* Records for processing *
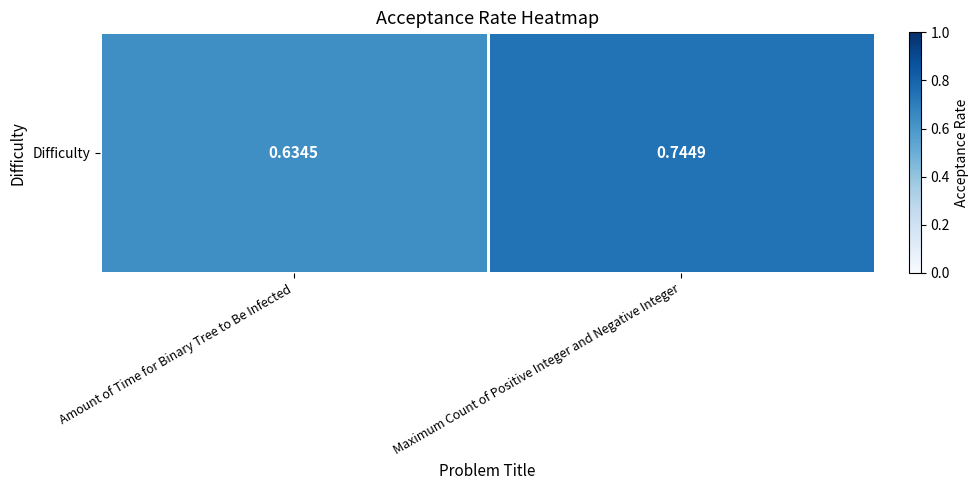

What is the change in value from Amount of Time for Binary Tree to Be Infected to Maximum Count of Positive Integer and Negative Integer?

+0.1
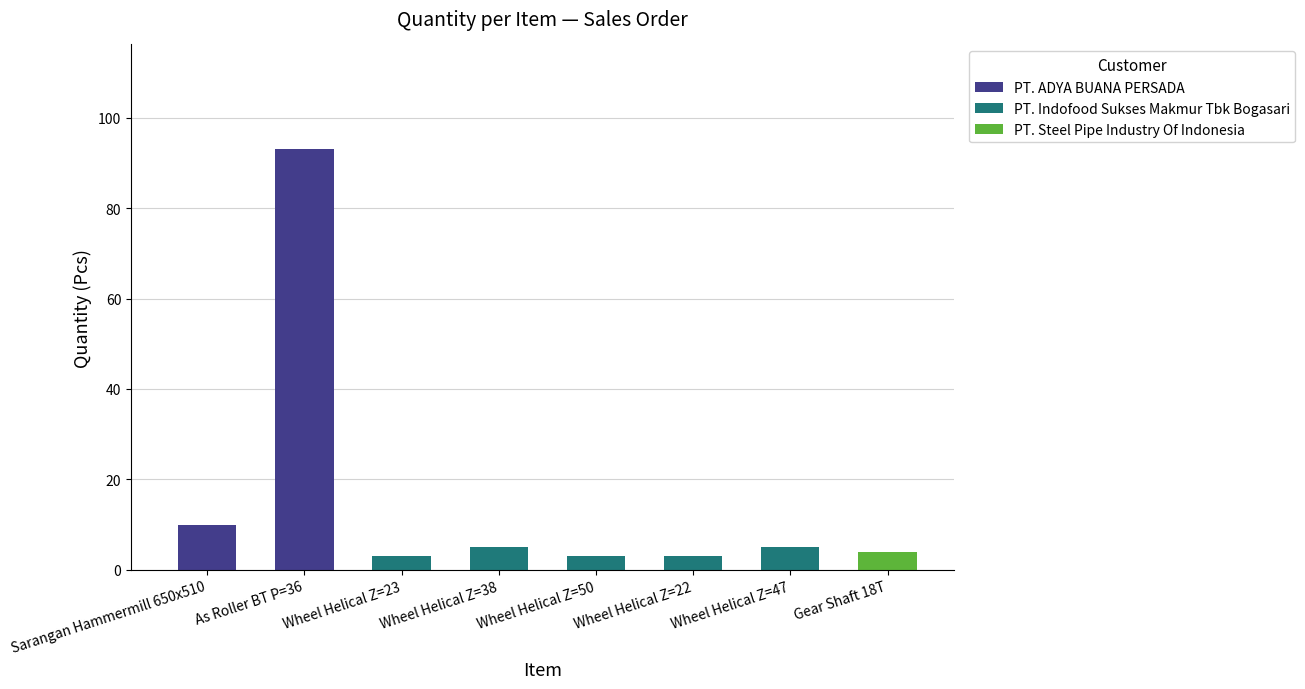

True or false: the data shows 10 at Sarangan Hammermill 650x510.

True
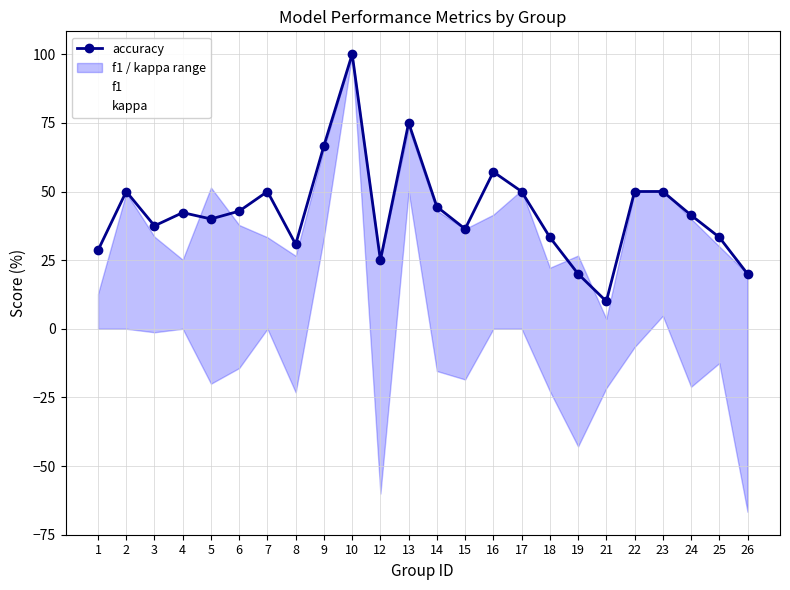

Is it true that kappa equals 100.0 at 10?

True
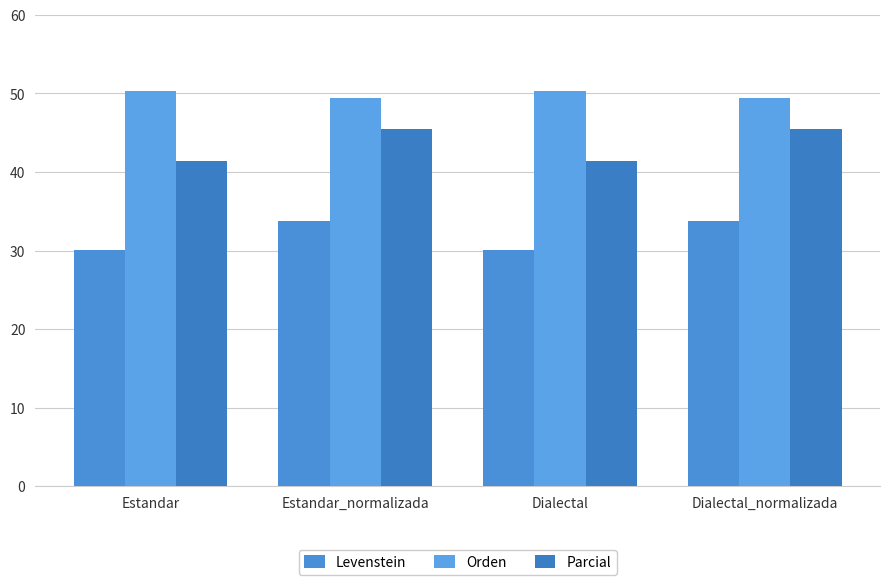

List the labels in order of Parcial value, largest first.

Estandar_normalizada, Dialectal_normalizada, Estandar, Dialectal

* Try it *
Report each line of the records above that contains the string "value", copying every such line in full. Case counts, so only matches with the same capitalization qualify.

* Result of this task *
What is the change in value from Amount of Time for Binary Tree to Be Infected to Maximum Count of Positive Integer and Negative Integer?
List the labels in order of Parcial value, largest first.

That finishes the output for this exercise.